» DATA EXTRACTS
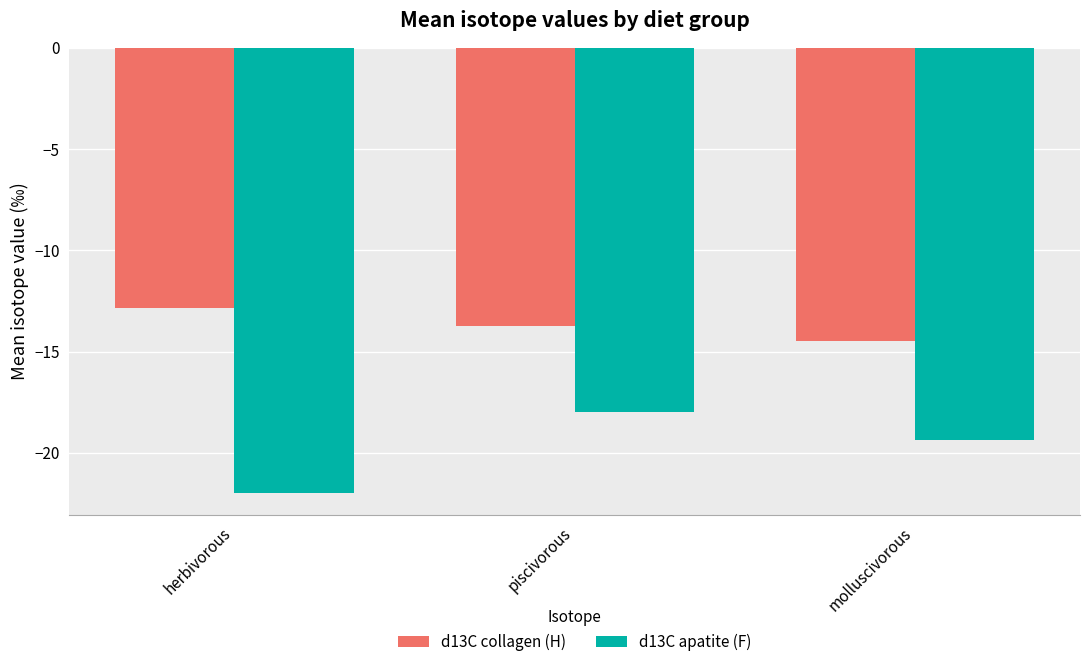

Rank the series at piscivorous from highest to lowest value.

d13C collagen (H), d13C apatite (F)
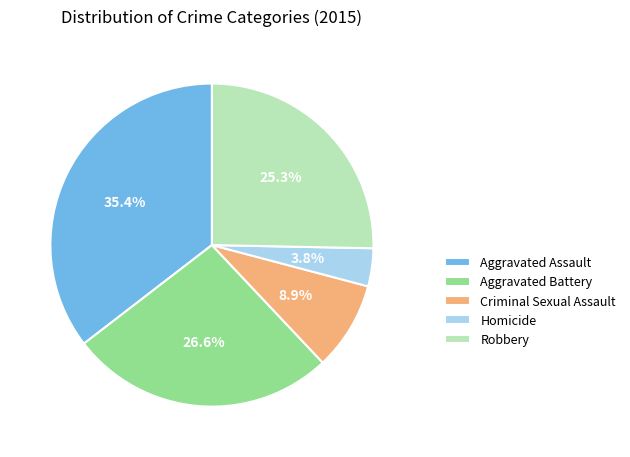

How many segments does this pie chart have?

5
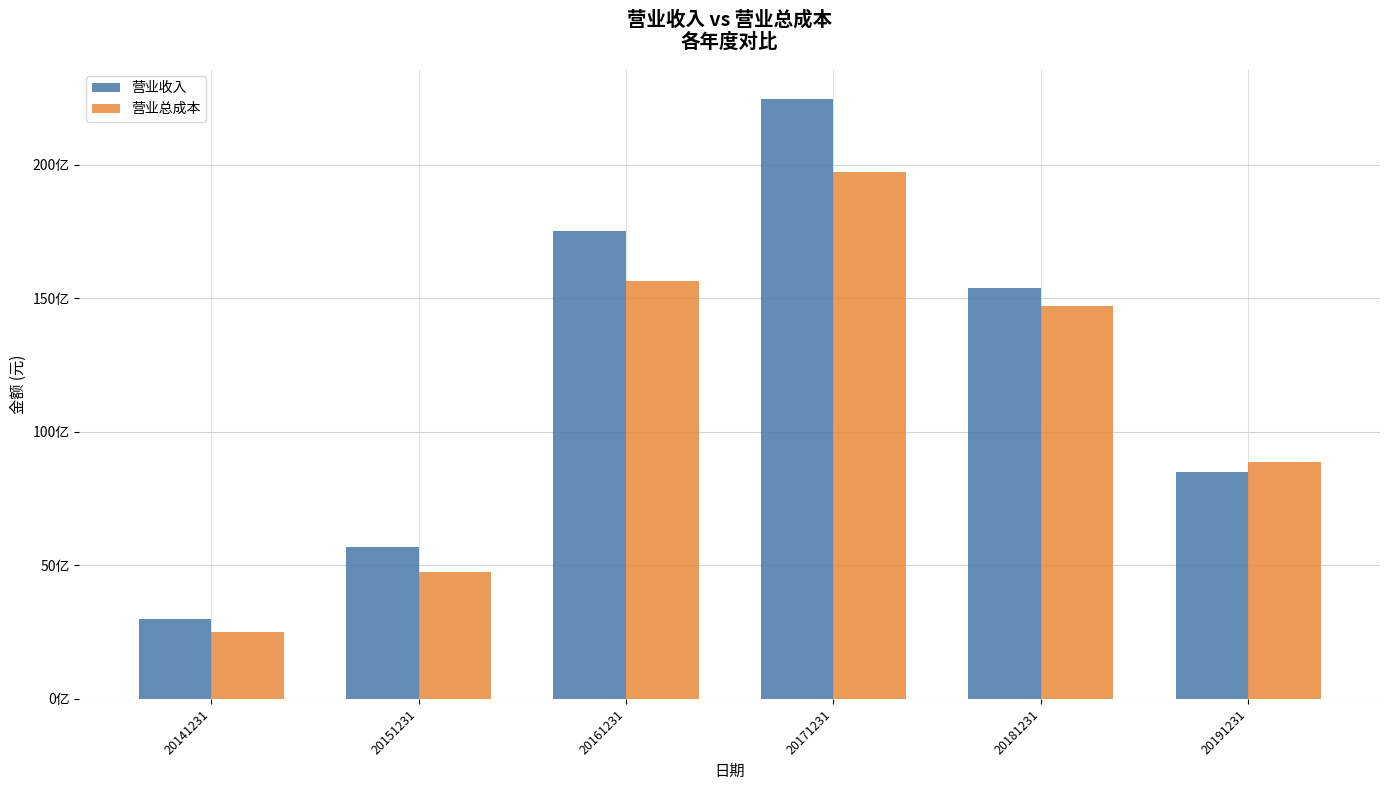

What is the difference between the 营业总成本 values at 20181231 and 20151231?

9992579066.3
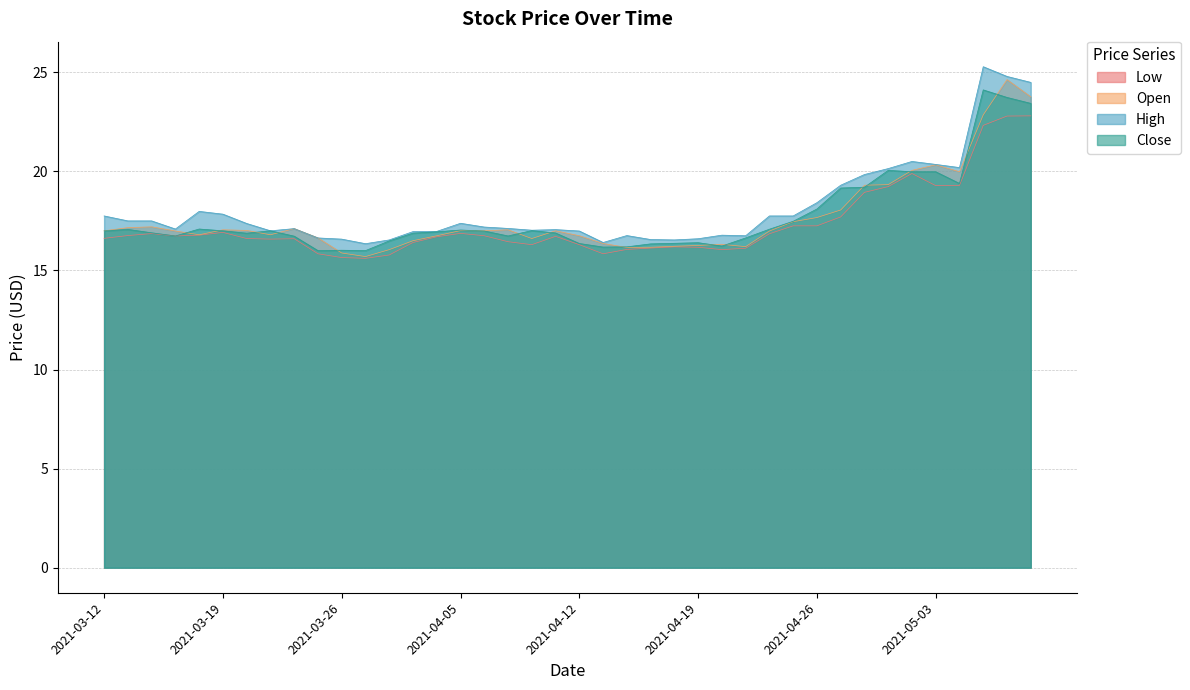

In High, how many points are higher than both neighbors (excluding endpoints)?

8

» INSTRUCTIONS TO FOLLOW
Extract every line of text from the data above verbatim, leaving the pictures out of your answer.

» RESPONSE BELOW
Rank the series at piscivorous from highest to lowest value.

d13C collagen (H), d13C apatite (F)

How many segments does this pie chart have?

5

What is the difference between the 营业总成本 values at 20181231 and 20151231?

9992579066.3

In High, how many points are higher than both neighbors (excluding endpoints)?

8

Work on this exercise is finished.